她愣了一下,随即笑出声,笑得不坏心,只是温柔。「你就算圆一点也可爱。你说过,不管我是什么样子都好,我也一样。不用把别人的尺带在身上,只要你自己开心就行。」
心脏重重敲了一下,像是提醒我:活着。热从胸口一路漫出去,连刨冰都救不了。我憋不住,胡乱找藉口把杯子塞进回收桶,「我、我去买饮料。」
人群比刚才更密,灯光像被挤碎的鳞片。走着走着,图案都变成陌生的。讯号不好,地图转个不停。我被人潮推着,忽然觉得很冷——不是风,是心底那种空空的冷。明明这么吵,我却一个人。

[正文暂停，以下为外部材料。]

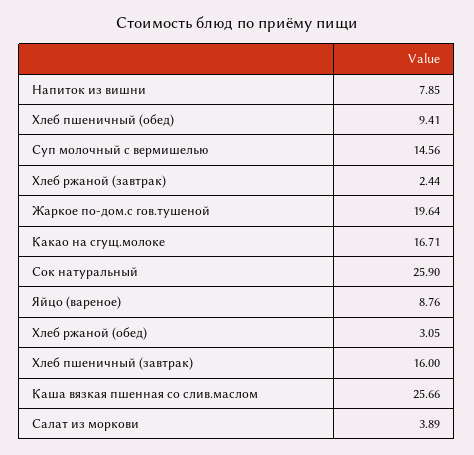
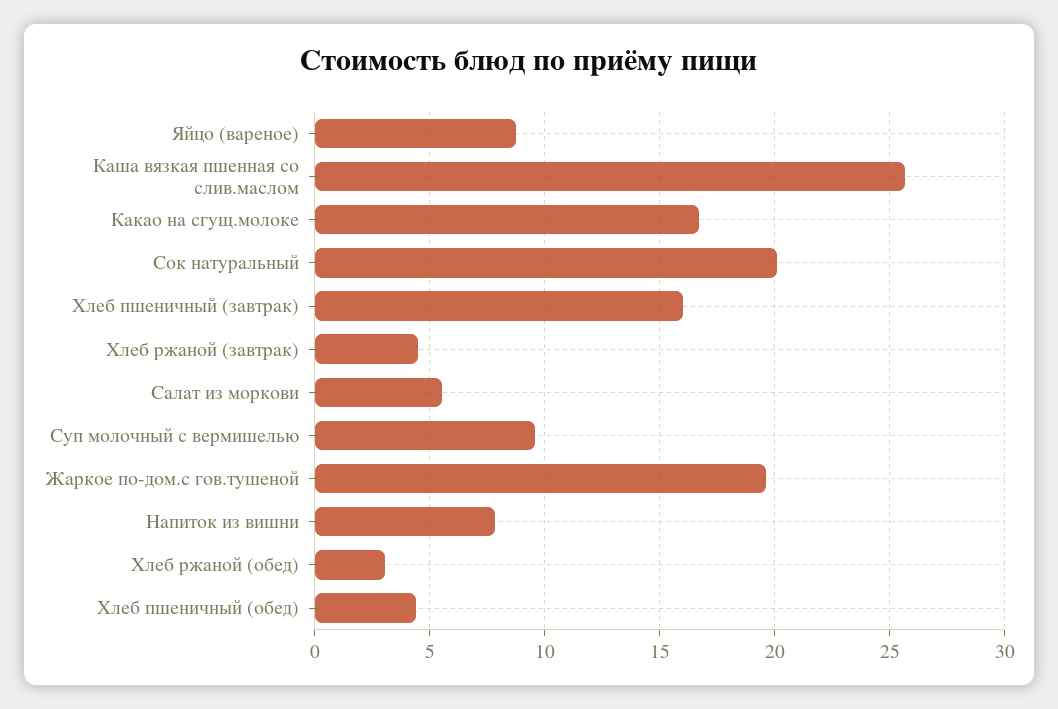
  {
    "Напиток из вишни": 7.85,
-   "Хлеб пшеничный (обед)": 9.41,
+   "Хлеб пшеничный (обед)": 4.5,
-   "Суп молочный с вермишелью": 14.56,
+   "Суп молочный с вермишелью": 9.5,
-   "Хлеб ржаной (завтрак)": 2.44,
+   "Хлеб ржаной (завтрак)": 4.5,
    "Жаркое по-дом.с гов.тушеной": 19.64,
    "Какао на сгущ.молоке": 16.71,
-   "Сок натуральный": 25.9,
+   "Сок натуральный": 20,
    "Яйцо (вареное)": 8.76,
    "Хлеб ржаной (обед)": 3.05,
    "Хлеб пшеничный (завтрак)": 16,
    "Каша вязкая пшенная со слив.маслом": 25.66,
-   "Салат из моркови": 3.89
+   "Салат из моркови": 5.5
  }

就在我想抽回手臂让自己缩得更小时,有人从侧面精准地扣住我的手。
我抬头,是程渝。她的呼吸还有点急,但眼睛稳定,「你回来太慢,我就照你可能会逛的摊位绕了一圈。」
「对不起。」这两个字出口时,连我都嫌轻。
我们并肩往外走。人少了、风也进来了。我闷闷地说:「我好像什么都做不好,不可靠到令人火大。」
她停一下,侧过身看我:「没关係啊。你本来就不是那种『无所不能』的人。」
「誒……这是安慰吗?」我哭笑不得。
「是描述。」她眼神很认真,「你不用勉强去长成别人期待的样子。你现在这样就很可爱,也让我很有力量。」
风从灯笼下鑽过,吹动她的发丝。她又往前走了两步,忽然在一处偏暗的小道停下。周围只剩蝉声和远处抽奖台的电子音。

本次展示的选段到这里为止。